Kent Faces Ren Zone Decision
GRAND RAPIDS — County commissioners may or may not choose to enact a newly found power next week — namely, the ability to stop an extension of an existing Renaissance Zone.
“This will go to the board at the end of this month (Sept. 25) to meet the city’s timeline,” said Darryl Delabbio, county administrator and controller.
The city of Grand Rapids has three requests to extend the nearly tax-free zones, and those applications have to be in Lansing in a matter of weeks.
“The county must agree to that (extension) first before the city can put it into effect,” said Jay Fowler, Downtown Development Authority executive director.
The county has had the right to opt out of certain tax-increment financing plans, like boundary extensions of DDAs.

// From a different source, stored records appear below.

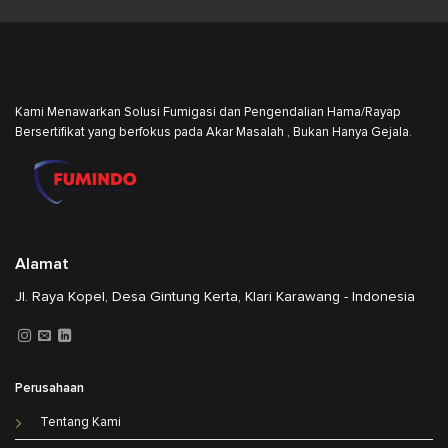
Kami Menawarkan Solusi Fumigasi dan Pengendalian Hama/Rayap
Bersertifikat yang berfokus pada Akar Masalah , Bukan Hanya Gejala.
Alamat
Jl. Raya Kopel, Desa Gintung Kerta, Klari Karawang - Indonesia
Perusahaan
Tentang Kami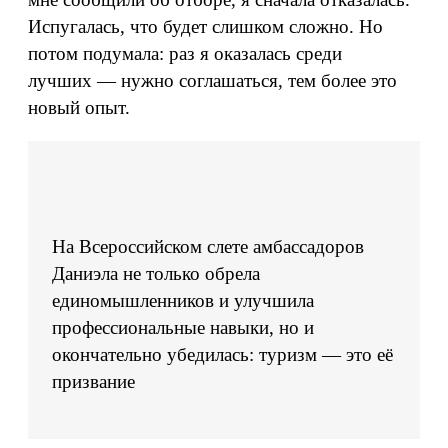
Испугалась, что будет слишком сложно. Но
потом подумала: раз я оказалась среди
лучших — нужно соглашаться, тем более это
новый опыт.
На Всероссийском слете амбассадоров
Даниэла не только обрела
единомышленников и улучшила
профессиональные навыки, но и
окончательно убедилась: туризм — это её
призвание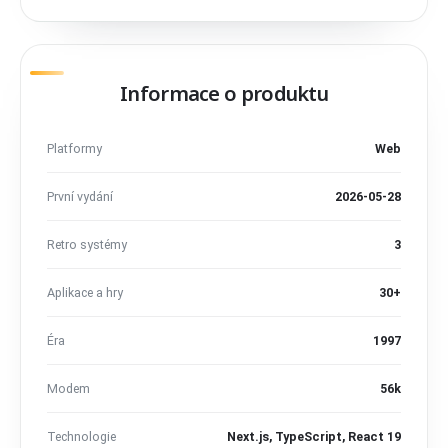
Informace o produktu
Platformy
Web
První vydání
2026-05-28
Retro systémy
3
Aplikace a hry
30+
Éra
1997
Modem
56k
Technologie
Next.js, TypeScript, React 19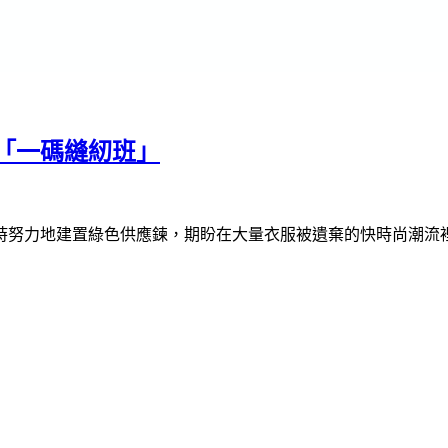
「一碼縫紉班」
時努力地建置綠色供應鍊，期盼在大量衣服被遺棄的快時尚潮流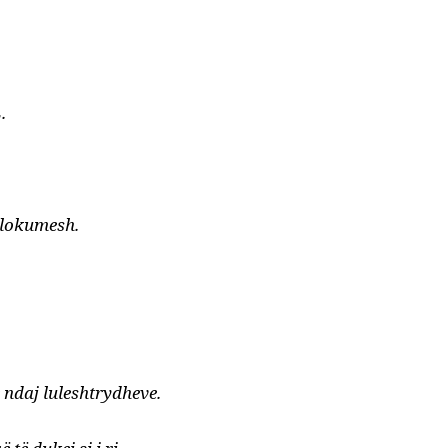
.
 llokumesh.
 ndaj luleshtrydheve.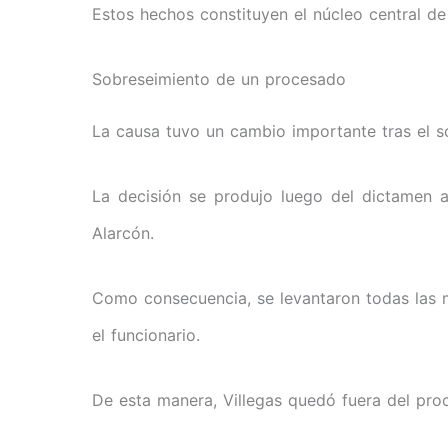
Estos hechos constituyen el núcleo central de
Sobreseimiento de un procesado
La causa tuvo un cambio importante tras el s
La decisión se produjo luego del dictamen a
Alarcón.
Como consecuencia, se levantaron todas las 
el funcionario.
De esta manera, Villegas quedó fuera del pro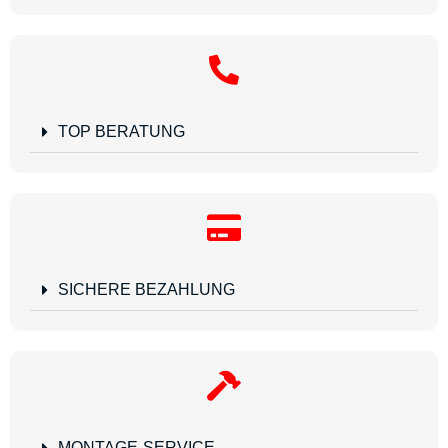
TOP BERATUNG
SICHERE BEZAHLUNG
MONTAGE-SERVICE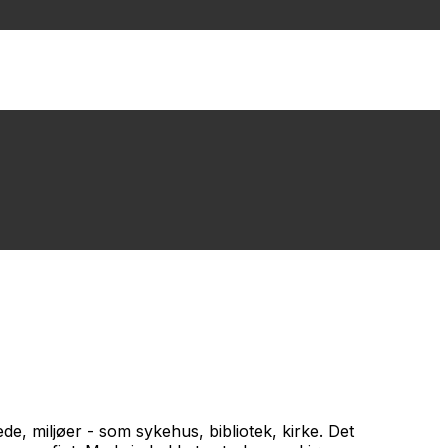
de, miljøer - som sykehus, bibliotek, kirke. Det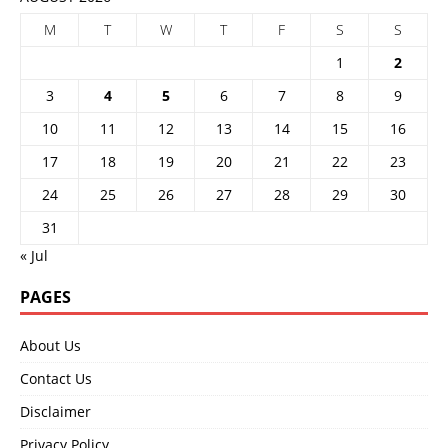
M
T
W
T
F
S
S
1
2
3
4
5
6
7
8
9
10
11
12
13
14
15
16
17
18
19
20
21
22
23
24
25
26
27
28
29
30
31
« Jul
PAGES
About Us
Contact Us
Disclaimer
Privacy Policy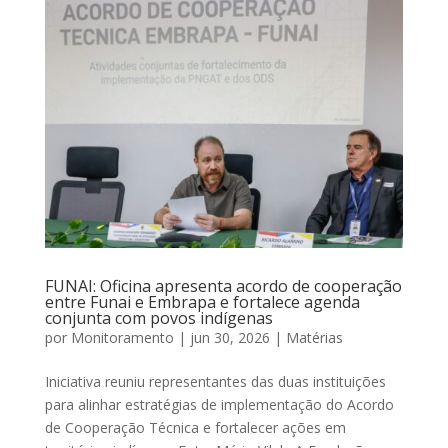
FUNAI: Oficina apresenta acordo de cooperação
entre Funai e Embrapa e fortalece agenda
conjunta com povos indígenas
por
Monitoramento
|
jun 30, 2026
|
Matérias
Iniciativa reuniu representantes das duas instituições
para alinhar estratégias de implementação do Acordo
de Cooperação Técnica e fortalecer ações em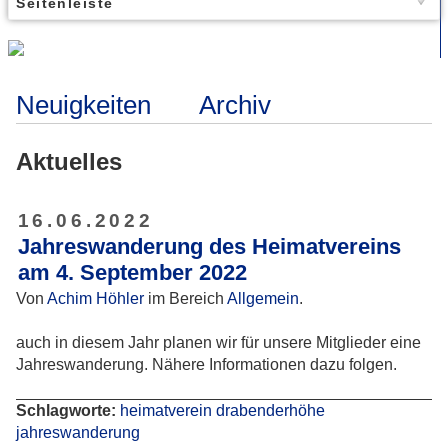
Seitenleiste
Neuigkeiten
Archiv
Aktuelles
16.06.2022
Jahreswanderung des Heimatvereins
am 4. September 2022
Von
Achim Höhler
im Bereich
Allgemein
.
auch in diesem Jahr planen wir für unsere Mitglieder eine
Jahreswanderung. Nähere Informationen dazu folgen.
Schlagworte:
heimatverein
drabenderhöhe
jahreswanderung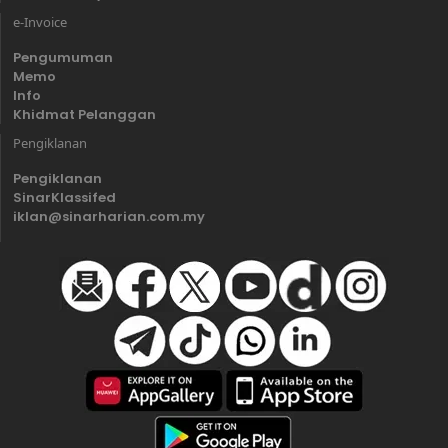
e-Invoice
Pengumuman
Memo
Info
Khidmat Pelanggan
Pengiklanan
Pengiklanan
SinarKlassifed
iklan@sinarharian.com.my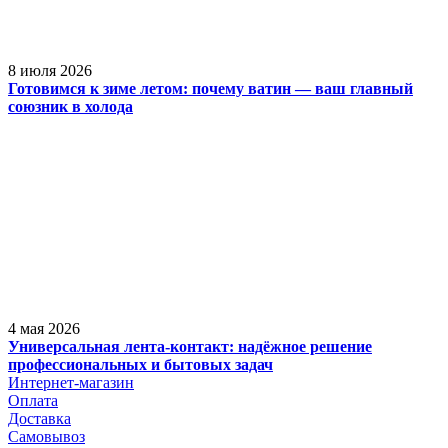
8 июля 2026
Готовимся к зиме летом: почему ватин — ваш главный
союзник в холода
4 мая 2026
Универсальная лента-контакт: надёжное решение
профессиональных и бытовых задач
Интернет-магазин
Оплата
Доставка
Самовывоз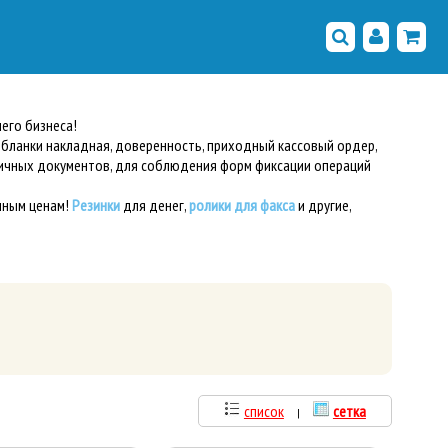
его бизнеса!
 бланки накладная, доверенность, приходный кассовый ордер,
рвичных документов, для соблюдения форм фиксации операций
чным ценам!
Резинки
для денег,
ролики для факса
и другие,
список
сетка
|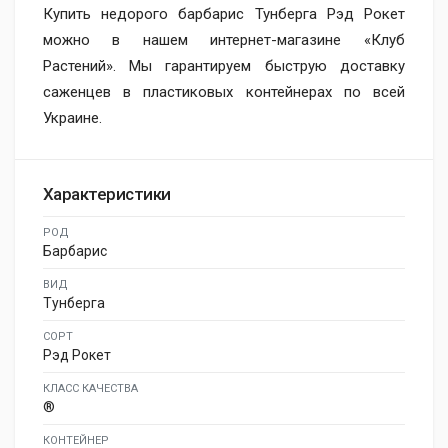
Купить недорого барбарис Тунберга Рэд Рокет
можно в нашем интернет-магазине «Клуб
Растений». Мы гарантируем быструю доставку
саженцев в пластиковых контейнерах по всей
Украине.
Характеристики
РОД
Барбарис
ВИД
Тунберга
СОРТ
Рэд Рокет
КЛАСС КАЧЕСТВА
®
КОНТЕЙНЕР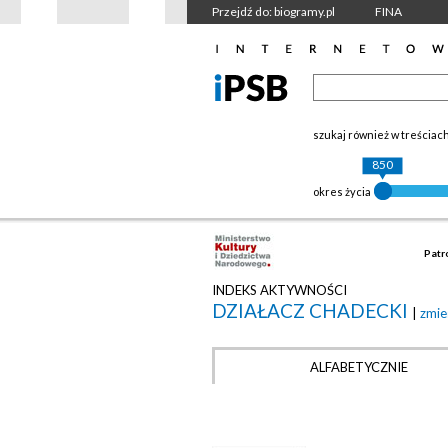
Przejdź do: biogramy.pl
FINA
szukaj również w treściac
850
okres życia
Patr
INDEKS AKTYWNOŚCI
DZIAŁACZ CHADECKI
|
zmie
ALFABETYCZNIE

But Public Act 116 of 2008 gives counties the authority to not just to opt out, but stop time extensions for existing zones. At a work session the county held last week on the issue, many commissioners felt the new state law puts them between a rock and a hard place.
“This bill puts the counties against the cities, and that’s not what we want,” said Harold Mast, county commissioner.
“It’s unfortunate that the law was built as it was, but it is what it is,” said Commissioner Dean Agee.
Commission Chairman Roger Morgan said he would rather have a law that would let the county recoup some of the property-tax and millage revenue it has lost to the zones since January 1997 than be forced into an all-or-nothing position on the 12-year extensions.
“It’s a mess,” he said.
True North Architecture, Construction and Investments has one of the requests. The firm wants to invest $1.9 million into a vacant, two-story structure on the city’s near west side at 607 Dewey Ave. NW. True North plans to renovate the structure, add a third floor and build a green roof that would feature solar panels and small wind turbines.
True North would relocate from Belmont and occupy the top floor, then lease the lower levels to other companies. But True North President Dan Henrickson said all bets might be off if the property’s Renaissance Zone isn’t extended.
“We probably will not be able to do the project because we’ve got tenants, including our own company, that need that Ren Zone extension for a lot of reasons. So every single tenant needs the Ren Zone extension or they will go somewhere else that has it,” he said.
The building True North wants to renovate is within a few blocks of the structures that Robert Israels revived and that now make up the John Widdicomb Trade Center and Israels Designs for Living campus. Four of the buildings are in the nearly tax-free zone.
City commissioners and the state gave Israels a zone extension for those buildings in December, a move that added a dozen more years to the three years remaining from the initial zone established in 1997. Not having to pay property taxes allows building owners to offer tenants lower rents.
Construction finished recently on one of the Israels-owned and zoned buildings — the South Widdicomb at 600 Fifth St. NW — and Israels General Manager David Israels said leasing activity has been better than good.
“We’ve got great usage for the South Widdicomb building, especially right now with Grand Rapids Community College going in, with Lake Michigan Credit Union going in, and the further expansion of Spectrum (Health) going on in there. So it’s been absolutely wonderful,” he said.
County commissioners learned in June that $7.3 million in county tax revenue was either captured or abated in 2007. The county lost $5.86 million in property-tax revenue, $1.05 million in correctional-millage revenue and $450,000 in senior-millage revenue last year — losses that were up by roughly 8 percent from a total of $6.7 million in 2006.
A policy county commissioners adopted in May 2007 limits the county’s participation in captures and abatements to 7 percent of its yearly tax roll. The figure was slightly over 6 percent at the end of last year. The policy also calls for commissioners to deny allowing new tax revenue to be captured by a governmental unit when a unit is exempting or capturing 10 percent of its taxable value. Grand Rapids was at 12.3 percent at the end of 2007, according to tax data filed by the city with the county.
Grand Rapids City Manager Kurt Kimball told the county that when the original Ren Zone runs out of time at the end of 2011, the city’s percentage of taxable value that is either exempted or abated will fall below the 10 percent limit.
“When fully restored to the tax roll in 2012, the percent of the tax roll exempted in the city of Grand Rapids will be 8.91 percent, down from the current 12.3 percent,” he said.
Kimball reported that $166.8 million in taxable value has been exempted in the city’s Ren Zone since its inception.